If you look at the competition [Cisco] for the first time, in revenue terms, and from a port point of view, they have slipped below 50 percent of the market and we believe that trend is going to continue.

Why do you think customers prefer to buy your kit over Cisco's?
The reason, I think, is that there is a complicated buying process you see in this area of the market.

This isn't a commodity purchase for most enterprises. It is not around price. Most people make the mistake of thinking it is price-driven and it's not. They see the network as a strategic asset. The best way I can describe it is as kind of a substrate, to their communications, to their IT, to their security… there are about four or five different strategies that become part of this major buying cycle.

As a result, [customers] tend to buy this infrastructure with a very long capital cycle so they think of it in seven to 10 years. In any buying process like that, you have so many linkages, such as management, service and support and application deployment, they tend to deep-dive into it. So it is really not around price.

I think ProCurve over the past five to 10 years has had those things that really resonate with customers: stability and predictability. We have been very consistent with our message and haven't jumped from one to another. We have been saying "this is where we are going" and it has resonated with customers for the past five years. If I was to put a word around it, that is "safety". Another would be "security".

Is it as easy as that?
If you look at all the people who are predicting what will happen I think you cover a sub-set of what will happen, but there is always about 20 percent that nobody really predicted, nobody saw it coming. That is the biggest challenge.

That is why we took the decision to build an architecture that could handle that, that was capable of having new functionality ignited. So that is why we have an architecture that is able to do packet inspection on the fly, to have encryption onboard, even if that was not built in as a basic function of the product.

Can you give an example of an area that took everybody by surprise?
I think [an example is] a lot of the security architectures that are being sold today. If you think about 2000/2001, we were talking a lot about VoIP, which was the application area that everybody needed to worry about. But there were solutions on the market that did nothing for mobility or security.

The security layer that now must come over voice and mobility was the one thing that most of the industry did not catch. So the architectures that were deployed in 2000/2001 have already been pulled out.

Right now, security and what is happening in that area with access control, trusted computing groups, standardisation and unification around a common architecture, client integrity checking — those are breakthroughs. They are critical in allowing new functionality and better value as well as [being] easier to deploy.

So you think you were right about those things?
Absolutely. I can go back to my slides in 2002 when I was beating a drum about it. It is not about voice, mobility or security, it's about how all three play together.

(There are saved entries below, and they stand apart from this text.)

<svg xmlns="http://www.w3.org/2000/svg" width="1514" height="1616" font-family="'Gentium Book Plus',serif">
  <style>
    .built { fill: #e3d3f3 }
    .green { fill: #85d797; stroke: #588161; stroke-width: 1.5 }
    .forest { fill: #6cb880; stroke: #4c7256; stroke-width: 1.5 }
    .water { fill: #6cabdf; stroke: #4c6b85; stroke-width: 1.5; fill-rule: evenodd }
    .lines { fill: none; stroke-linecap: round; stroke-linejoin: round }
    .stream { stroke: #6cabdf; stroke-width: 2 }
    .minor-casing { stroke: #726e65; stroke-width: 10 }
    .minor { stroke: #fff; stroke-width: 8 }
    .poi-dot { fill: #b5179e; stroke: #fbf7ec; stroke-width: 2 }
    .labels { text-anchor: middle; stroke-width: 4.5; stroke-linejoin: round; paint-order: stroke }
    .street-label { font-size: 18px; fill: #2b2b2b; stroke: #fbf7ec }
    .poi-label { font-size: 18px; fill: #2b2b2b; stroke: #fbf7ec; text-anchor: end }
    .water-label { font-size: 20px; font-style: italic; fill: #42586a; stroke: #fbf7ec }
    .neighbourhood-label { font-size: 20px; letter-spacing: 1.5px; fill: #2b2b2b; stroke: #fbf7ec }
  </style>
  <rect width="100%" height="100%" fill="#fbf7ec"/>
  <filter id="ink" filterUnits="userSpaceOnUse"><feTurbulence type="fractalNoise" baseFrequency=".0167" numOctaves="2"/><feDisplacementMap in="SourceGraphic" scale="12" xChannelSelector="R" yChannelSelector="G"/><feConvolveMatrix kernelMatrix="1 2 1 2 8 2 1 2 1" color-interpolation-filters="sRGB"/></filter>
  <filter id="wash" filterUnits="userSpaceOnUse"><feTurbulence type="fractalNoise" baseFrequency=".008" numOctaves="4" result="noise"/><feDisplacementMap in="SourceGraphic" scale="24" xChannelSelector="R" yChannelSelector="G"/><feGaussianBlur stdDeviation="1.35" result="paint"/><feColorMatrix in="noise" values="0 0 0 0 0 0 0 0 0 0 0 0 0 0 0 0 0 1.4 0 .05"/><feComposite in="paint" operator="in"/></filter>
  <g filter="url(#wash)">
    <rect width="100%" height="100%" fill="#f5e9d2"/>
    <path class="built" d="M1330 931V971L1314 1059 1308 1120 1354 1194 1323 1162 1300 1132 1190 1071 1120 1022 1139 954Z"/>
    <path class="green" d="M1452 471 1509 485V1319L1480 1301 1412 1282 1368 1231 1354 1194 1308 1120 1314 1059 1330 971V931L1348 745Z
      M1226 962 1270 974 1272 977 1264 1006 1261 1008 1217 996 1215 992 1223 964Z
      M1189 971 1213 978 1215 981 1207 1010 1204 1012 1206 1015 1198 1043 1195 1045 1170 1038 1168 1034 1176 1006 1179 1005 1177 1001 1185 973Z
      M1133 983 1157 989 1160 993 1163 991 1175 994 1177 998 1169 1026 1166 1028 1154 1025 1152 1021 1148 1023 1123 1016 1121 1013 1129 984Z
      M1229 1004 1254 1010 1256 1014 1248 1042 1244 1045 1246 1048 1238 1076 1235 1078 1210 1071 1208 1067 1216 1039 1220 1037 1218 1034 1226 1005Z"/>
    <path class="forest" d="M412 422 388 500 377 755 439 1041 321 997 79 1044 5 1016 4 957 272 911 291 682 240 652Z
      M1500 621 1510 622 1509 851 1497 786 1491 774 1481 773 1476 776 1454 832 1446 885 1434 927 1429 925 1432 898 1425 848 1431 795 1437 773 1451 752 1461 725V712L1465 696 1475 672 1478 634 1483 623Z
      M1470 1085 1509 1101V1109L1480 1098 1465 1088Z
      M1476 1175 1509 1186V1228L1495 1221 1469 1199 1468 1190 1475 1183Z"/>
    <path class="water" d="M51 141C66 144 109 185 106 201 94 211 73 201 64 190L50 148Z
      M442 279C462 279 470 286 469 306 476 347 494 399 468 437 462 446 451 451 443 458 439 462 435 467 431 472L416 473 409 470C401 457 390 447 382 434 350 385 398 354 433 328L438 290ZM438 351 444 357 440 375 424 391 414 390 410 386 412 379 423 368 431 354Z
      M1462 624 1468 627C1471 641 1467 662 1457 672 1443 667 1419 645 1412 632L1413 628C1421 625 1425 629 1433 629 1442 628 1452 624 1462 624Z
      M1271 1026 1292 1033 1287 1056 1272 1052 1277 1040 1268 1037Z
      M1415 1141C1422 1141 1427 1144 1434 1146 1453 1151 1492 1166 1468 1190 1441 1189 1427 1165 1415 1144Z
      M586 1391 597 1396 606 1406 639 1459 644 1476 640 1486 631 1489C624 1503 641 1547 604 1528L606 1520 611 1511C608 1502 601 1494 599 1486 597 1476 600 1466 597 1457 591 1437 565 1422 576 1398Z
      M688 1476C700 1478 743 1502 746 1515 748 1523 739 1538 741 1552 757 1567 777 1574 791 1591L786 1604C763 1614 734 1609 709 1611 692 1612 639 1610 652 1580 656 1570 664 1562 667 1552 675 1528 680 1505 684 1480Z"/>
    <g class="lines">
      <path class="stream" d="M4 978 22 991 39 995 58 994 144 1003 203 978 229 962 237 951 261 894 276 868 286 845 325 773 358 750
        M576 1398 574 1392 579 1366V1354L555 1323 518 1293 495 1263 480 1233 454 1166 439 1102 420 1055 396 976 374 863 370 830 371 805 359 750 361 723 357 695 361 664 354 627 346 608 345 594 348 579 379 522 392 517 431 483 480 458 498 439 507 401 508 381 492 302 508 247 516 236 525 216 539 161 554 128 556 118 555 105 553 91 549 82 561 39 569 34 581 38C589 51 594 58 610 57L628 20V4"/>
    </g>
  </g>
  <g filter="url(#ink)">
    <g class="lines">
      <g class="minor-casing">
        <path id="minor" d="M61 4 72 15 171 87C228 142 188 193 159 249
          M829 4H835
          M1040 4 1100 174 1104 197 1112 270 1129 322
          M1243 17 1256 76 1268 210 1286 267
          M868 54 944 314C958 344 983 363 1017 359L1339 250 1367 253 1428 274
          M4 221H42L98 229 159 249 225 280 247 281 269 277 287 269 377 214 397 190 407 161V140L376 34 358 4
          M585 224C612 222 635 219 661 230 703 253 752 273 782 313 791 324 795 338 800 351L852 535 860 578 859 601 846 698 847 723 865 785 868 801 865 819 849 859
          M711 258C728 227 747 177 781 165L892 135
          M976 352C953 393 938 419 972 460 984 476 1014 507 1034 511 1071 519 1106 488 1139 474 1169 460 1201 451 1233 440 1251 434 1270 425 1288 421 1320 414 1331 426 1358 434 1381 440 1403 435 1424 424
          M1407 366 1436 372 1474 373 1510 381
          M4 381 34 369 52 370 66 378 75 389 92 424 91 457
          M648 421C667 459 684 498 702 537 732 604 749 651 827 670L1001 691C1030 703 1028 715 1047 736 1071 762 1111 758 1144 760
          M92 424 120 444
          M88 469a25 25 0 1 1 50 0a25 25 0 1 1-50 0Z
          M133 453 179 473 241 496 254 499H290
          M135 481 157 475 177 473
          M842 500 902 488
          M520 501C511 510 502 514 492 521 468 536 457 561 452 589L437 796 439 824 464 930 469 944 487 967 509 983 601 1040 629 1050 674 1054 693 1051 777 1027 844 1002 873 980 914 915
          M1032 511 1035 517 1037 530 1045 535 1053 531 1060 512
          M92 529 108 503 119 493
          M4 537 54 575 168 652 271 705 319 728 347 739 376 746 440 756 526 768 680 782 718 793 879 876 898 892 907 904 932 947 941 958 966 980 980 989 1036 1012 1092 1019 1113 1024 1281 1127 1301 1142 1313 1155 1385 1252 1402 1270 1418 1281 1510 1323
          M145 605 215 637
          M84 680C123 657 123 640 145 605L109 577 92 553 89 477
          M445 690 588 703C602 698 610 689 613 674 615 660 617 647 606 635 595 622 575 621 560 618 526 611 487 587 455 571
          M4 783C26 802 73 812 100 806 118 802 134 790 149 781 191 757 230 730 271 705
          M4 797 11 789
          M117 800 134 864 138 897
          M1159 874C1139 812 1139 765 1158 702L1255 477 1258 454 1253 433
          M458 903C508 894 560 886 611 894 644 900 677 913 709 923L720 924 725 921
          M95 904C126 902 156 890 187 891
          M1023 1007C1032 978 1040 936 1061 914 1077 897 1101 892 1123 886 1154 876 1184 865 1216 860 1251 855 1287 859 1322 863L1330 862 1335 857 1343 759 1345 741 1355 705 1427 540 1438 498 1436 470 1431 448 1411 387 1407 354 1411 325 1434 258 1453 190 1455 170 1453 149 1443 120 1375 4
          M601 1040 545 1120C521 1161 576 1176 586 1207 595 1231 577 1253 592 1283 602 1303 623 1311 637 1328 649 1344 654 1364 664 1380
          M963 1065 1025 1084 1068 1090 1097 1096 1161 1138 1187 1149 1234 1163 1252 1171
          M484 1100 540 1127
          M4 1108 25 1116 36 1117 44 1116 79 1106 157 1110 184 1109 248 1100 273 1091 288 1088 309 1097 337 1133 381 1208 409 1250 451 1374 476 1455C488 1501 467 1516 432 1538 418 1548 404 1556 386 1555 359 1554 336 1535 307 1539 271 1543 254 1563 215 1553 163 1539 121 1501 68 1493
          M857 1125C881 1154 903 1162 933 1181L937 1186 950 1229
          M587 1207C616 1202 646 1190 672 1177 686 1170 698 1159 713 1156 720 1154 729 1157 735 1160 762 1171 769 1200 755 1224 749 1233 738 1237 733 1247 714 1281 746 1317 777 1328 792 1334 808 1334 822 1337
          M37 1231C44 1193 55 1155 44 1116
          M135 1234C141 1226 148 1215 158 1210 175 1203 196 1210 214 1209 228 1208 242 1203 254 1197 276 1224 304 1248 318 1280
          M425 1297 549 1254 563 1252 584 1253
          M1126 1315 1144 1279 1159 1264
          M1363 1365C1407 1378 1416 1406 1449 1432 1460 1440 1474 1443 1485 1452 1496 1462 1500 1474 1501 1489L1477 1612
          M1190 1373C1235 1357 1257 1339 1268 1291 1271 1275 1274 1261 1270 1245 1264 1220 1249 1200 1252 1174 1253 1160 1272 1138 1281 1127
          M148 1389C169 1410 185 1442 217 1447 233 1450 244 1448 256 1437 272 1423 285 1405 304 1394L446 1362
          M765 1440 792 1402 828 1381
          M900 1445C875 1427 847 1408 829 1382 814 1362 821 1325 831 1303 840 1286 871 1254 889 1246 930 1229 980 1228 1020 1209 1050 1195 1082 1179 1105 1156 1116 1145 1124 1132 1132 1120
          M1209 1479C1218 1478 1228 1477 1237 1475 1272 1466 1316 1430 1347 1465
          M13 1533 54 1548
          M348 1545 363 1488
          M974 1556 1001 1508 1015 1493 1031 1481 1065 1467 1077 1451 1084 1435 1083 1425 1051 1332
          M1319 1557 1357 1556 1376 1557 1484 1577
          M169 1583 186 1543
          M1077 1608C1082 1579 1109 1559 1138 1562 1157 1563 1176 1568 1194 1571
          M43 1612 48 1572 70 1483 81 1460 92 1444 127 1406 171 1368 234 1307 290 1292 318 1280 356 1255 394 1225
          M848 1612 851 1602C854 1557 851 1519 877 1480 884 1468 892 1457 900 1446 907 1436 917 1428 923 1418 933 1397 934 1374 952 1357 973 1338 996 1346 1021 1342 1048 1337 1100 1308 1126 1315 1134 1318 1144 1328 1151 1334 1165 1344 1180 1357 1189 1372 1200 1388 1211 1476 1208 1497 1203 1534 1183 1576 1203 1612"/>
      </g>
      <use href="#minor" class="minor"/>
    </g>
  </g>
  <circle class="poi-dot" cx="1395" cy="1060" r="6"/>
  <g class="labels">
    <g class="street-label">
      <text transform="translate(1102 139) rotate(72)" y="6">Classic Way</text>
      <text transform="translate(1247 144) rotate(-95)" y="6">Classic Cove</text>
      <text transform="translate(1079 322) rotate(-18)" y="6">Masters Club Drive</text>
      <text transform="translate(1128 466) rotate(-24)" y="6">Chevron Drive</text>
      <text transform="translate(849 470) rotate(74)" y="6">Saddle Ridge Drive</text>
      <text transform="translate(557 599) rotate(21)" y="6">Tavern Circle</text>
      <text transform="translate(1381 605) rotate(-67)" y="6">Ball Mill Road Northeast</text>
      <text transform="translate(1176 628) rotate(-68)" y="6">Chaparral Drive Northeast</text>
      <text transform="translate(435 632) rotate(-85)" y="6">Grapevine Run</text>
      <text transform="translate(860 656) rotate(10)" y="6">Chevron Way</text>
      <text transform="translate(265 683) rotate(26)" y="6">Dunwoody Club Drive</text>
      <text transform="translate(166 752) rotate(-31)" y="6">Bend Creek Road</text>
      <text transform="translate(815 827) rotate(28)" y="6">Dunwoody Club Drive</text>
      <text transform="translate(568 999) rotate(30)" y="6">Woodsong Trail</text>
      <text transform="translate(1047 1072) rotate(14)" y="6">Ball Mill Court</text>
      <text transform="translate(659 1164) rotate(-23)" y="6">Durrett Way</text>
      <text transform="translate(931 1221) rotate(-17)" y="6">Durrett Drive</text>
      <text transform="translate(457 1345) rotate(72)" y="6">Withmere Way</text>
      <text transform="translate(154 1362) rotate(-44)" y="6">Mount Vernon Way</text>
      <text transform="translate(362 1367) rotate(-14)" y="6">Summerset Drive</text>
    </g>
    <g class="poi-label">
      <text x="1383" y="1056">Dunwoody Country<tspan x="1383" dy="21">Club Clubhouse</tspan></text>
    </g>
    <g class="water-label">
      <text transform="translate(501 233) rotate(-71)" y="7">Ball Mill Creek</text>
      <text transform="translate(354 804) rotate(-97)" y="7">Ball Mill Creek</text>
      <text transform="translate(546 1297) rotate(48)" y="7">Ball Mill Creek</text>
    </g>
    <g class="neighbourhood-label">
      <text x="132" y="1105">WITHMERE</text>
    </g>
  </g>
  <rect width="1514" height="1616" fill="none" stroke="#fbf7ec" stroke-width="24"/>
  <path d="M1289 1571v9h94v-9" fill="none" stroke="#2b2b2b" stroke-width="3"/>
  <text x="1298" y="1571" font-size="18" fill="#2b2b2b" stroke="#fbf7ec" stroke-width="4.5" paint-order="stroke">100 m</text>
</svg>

It's about supporting the portable handset that's secure that can handle all three issues. So the Adaptive Edge architecture, the 5300 and 5400 products that we sell, are completely active with today's access control methods. They interact with our appliances and have anomaly-detection capabilities and network immunity, because we can program them with agents that will create and detect these new capabilities inside of existing protocols and architecture.